Infine, tale soluzione risulta condivisa anche dagli interpreti che circoscrivono l’oggetto dell’ordinanza di convalida alla sussistenza del diritto al godimento dell’immobile funzionalmente collegato al rapporto di lavoro presupposto e non anche alla cessazione di quest’ultimo che, quindi, rimane estraneo al giudicato formatosi all’esito del procedimento ex art. 659 c.p.c. (così F. Trifone, sub artt. 657-669, in Comm. c.p.c. a cura di G. Verde-R.Vaccarella, Torino, 1997, 183 e R. Preden, Sfratto (procedimento per la convalida di), in Enc. Dir., XIII, Milano, 1990, 437).
Di contro, la giurisprudenza di legittimità ha accolto l’impostazione più restrittiva, ritenendo che il procedimento disciplinato dall’art. 659 c.p.c. presupponga l’assenza di contestazioni in ordine alla cessazione del rapporto di lavoro.

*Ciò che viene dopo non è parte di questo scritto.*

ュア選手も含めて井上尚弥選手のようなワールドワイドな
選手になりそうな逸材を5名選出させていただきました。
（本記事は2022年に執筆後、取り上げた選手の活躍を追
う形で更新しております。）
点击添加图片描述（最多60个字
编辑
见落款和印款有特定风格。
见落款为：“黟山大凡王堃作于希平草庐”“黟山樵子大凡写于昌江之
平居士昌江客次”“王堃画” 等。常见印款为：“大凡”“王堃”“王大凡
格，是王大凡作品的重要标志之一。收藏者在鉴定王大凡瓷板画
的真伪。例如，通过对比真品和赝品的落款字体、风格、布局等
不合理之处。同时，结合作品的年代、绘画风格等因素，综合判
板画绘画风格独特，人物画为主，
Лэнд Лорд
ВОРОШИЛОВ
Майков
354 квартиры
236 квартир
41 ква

In tal senso cfr. Cass. 2 dicembre 1988, n. 6544, Foro it., Rep. 1990, voce Lavoro e previdenza (controversie), n. 47, la quale si è pronunciata in sede di regolamento di competenza richiesto ai sensi dell’art. 45 c.p.c. nell’ambito di un procedimento ex art. 659 c.p.c. promosso dal condominio nei confronti del portiere e volto alla convalida dello sfratto intimato a quest’ultimo in ragione della cessazione del rapporto lavorativo precedentemente intercorso tra le parti; in tale occasione, la Corte ha ritenuto che, a fronte dell’eccezione formulata dal dipendente in ordine alla perdurante sussistenza del citato rapporto di lavoro solo formalmente cessato, l’oggetto del giudizio de quo attenesse alla continuazione di quest’ultimo e, in quanto tale, dovesse essere deciso dall’allora pretore in funzione di giudice del lavoro secondo le forme di cui all’art. 409 c.p.c.

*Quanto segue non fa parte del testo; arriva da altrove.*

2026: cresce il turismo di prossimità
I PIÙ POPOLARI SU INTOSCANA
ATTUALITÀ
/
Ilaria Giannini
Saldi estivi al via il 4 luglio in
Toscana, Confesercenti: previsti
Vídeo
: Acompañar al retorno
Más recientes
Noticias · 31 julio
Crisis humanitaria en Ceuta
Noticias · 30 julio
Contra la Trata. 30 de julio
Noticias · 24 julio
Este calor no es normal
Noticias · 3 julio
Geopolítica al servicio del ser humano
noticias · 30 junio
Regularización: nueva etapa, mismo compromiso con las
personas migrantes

Inoltre, il concorso tra il procedimento di cui all’art. 659 c.p.c. e il rito del lavoro di cui all’art. 409 c.p.c. è stato risolto dalla giurisprudenza nel senso della prevalenza di quest’ultimo finanche nelle ipotesi in cui il lavoratore, costituitosi nel giudizio volto al rilascio dell’alloggio originariamente concessogli in godimento dal condominio per ragioni di servizio, aveva eccepito che l’utilizzazione dell’immobile era proseguita in ragione del contratto di comodato stipulato successivamente alla cessazione, tutt’altro che controversa, del rapporto di lavoro (così, Cass. 2 ottobre 1985, n. 4780, id., 1986, I, 490, la quale, preliminarmente, ha affermato la sussistenza della legittimazione ad agire per la convalida di sfratto del portiere licenziato in capo all’amministratore e, a tal fine, ha ritenuto irrilevante il previo accertamento della titolarità, comune o esclusiva, dell’immobile dove alloggia il portiere; in dottrina, sul potere dell’amministratore di licenziare il portiere, v. G. Branca, Comunione – Condominio negli edifici, in Commentario al codice civile, a cura di Scialoja e Branca, Bologna-Roma, 1982, 574, che, tuttavia, si riferisce indiscriminatamente allo sfratto del conduttore dai locali comuni).
In senso parzialmente difforme v. Cass. 9 maggio 1987, n. 4301, Foro it., Rep. 1987, voce cit., n. 40, la quale, a fronte della domanda riconvenzionale con cui il dipendente aveva chiesto accertarsi l’intervenuta usucapione dell’immobile, ha ritenuto che il giudice del lavoro competente a conoscere la domanda volta al rilascio dello stesso dovesse rimettere al tribunale competente per valore quella azionata dal portiere, previa separazione dei procedimenti.
In ultimo, occorre segnalare che, attualmente, il limite imposto all’esperibilità del procedimento ex art. art. 659 c.p.c. ha perso, quantomeno sul versante applicativo, il suo rigore originario, giacché la cessazione del rapporto di lavoro presupposto non potrà più essere oggetto di contestazioni una volta decorso inutilmente il duplice termine decadenziale previsto dalla L. n. 183/2010 per l’impugnazione del licenziamento.